# New product from ETC



## BillConnerFASTC (Apr 1, 2015)

http://www.etcconnect.com/aroma/


----------



## sk8rsdad (Apr 1, 2015)




----------



## rsmentele (Apr 1, 2015)

I love the terrible pretend guitar playing cameo

~Bob


----------



## sk8rsdad (Apr 1, 2015)

I love that ETC did a full marketing launch including a datasheet and application sheet for the *ahem* product. They're worth a read too.


----------



## Calc (Apr 1, 2015)

"Cell-Odor"/Selador

DFD Did one too. http://www.dfd.com/April_1_2015_data.html


----------



## Scenemaster60 (Apr 1, 2015)

I think this is hilarious, but the real thing also exists!

I have worked on two productions with this company (no fools') and they do great work.
http://www.fivesenses.com/art-and-design.html

I was involved with lighting at Theatre in the Round for "Treasure Island" and I was co-scenic designer for "Veronica's Room."


----------



## rsmentele (Apr 1, 2015)

The sad thing about the Doug Fleenor product is that I've had someone ask if that was possible... they couldn't figure out how else a dmx device would get power.....


----------



## BillConnerFASTC (Apr 1, 2015)

Well, there was Smell-O-Vision 50+ years ago. Saw parts of that system on a prospective renovation tour. Guess the patents ran out.

Or was it AromaRama I saw parts of? Can't be sure.

The Wikipedia entry is pretty interesting, including reports of the use of aromas on Broadway shows.


----------



## jfleenor (Apr 1, 2015)

rsmentele said:


> The sad thing about the Doug Fleenor product is that I've had someone ask if that was possible... they couldn't figure out how else a dmx device would get power.....

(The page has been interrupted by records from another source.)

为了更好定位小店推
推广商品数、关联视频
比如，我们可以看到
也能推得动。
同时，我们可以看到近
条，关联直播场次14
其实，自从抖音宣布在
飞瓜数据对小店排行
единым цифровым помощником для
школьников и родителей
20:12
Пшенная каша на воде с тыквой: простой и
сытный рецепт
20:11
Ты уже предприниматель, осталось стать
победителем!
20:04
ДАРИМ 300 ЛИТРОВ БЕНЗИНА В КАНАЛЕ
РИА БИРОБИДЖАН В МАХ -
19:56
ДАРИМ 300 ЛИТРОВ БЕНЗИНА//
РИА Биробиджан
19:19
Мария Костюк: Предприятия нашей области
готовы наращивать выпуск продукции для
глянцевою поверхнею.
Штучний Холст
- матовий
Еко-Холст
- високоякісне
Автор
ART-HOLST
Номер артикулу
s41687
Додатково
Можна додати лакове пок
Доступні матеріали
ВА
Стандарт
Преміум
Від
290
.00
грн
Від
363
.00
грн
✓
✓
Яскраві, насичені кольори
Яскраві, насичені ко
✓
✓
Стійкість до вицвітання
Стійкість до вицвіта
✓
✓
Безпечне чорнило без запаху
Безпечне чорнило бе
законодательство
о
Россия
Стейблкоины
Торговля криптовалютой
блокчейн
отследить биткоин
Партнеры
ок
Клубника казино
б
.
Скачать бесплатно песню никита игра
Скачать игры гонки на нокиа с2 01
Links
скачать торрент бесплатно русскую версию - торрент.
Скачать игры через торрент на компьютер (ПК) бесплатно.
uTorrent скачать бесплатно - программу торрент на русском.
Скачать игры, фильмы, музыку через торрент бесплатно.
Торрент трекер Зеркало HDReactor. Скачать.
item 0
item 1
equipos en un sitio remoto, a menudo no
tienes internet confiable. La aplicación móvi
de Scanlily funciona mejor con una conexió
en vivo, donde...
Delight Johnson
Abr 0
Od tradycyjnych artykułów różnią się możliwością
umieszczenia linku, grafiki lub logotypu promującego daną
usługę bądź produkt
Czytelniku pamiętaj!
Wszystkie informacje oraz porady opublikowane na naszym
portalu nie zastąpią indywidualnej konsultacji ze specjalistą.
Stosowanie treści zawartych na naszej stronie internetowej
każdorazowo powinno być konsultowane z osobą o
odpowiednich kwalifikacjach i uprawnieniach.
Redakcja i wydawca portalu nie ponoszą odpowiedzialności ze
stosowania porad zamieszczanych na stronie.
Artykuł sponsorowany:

Serious for a moment: Yes, we've received a few tech calls like that in the past. That's why, at the bottom of the page, we make sure to include the line "April Fools! Adapting an XLR connector to a 120 VAC connector is not advised, even though XLRs are rated to 250 VAC."


----------



## gafftaper (Apr 1, 2015)

Thanks ETC! That was a great start to what's going to be a long day. Personally my favorite part is the work in the lab.


----------



## Brandon Merkle (Apr 1, 2015)

Thing of beauty. Data sheet available here: http://www.etcconnect.com/ScentFourAromaEngine/Documentation.aspx


----------



## chausman (Apr 1, 2015)

Disney actually does something similar in their parks. And we've played with it during Scarywood and let me tell you it's not fun getting charred corpse off your hands...


----------



## venuetech (Apr 1, 2015)

does it compete with the rosco line of scented fog juice? before my time someone bought a lifetime supply of "pina colada". oh vey

how about a "Summers Dust" scent reminiscent of when you come back to work at the school venue and crank up the old house plot for the first time in 3 months.


----------



## DELO72 (Apr 1, 2015)

*applause* Well done ETC! Well done! This was one of my favorite parts: How on earth will they get UL passed on this? 

*ELECTRICAL*
• PowerCon in and thru connectors
• Built-in mini nuclear fusion reactor
-- 2,006,554 power hours per cycle
-- Ability to power venue, if properly equipped


----------



## robartsd (Apr 1, 2015)

DELO72 said:


> *applause* Well done ETC! Well done! This was one of my favorite parts: How on earth will they get UL passed on this?
> 
> *ELECTRICAL*
> • PowerCon in and thru connectors
> ...


I love the details on powering you facility - power flows via direct connection to a PC or Mac via USB-C or Lightning connector.


----------



## gafftapegreenia (Apr 1, 2015)

I worked on a show set in a Waffle House, and we had to make edible prop waffles before each show. Now that's Scent Design!


----------



## RileyChilds (Apr 1, 2015)

Smells tasty, I can't wait for Feb 30th to come!


----------



## egilson1 (Apr 4, 2015)

Just cut a PO for 100 of them. Going to corner the rental market in the North East.


----------



## Kelite (Apr 7, 2015)

Lovin' this....


----------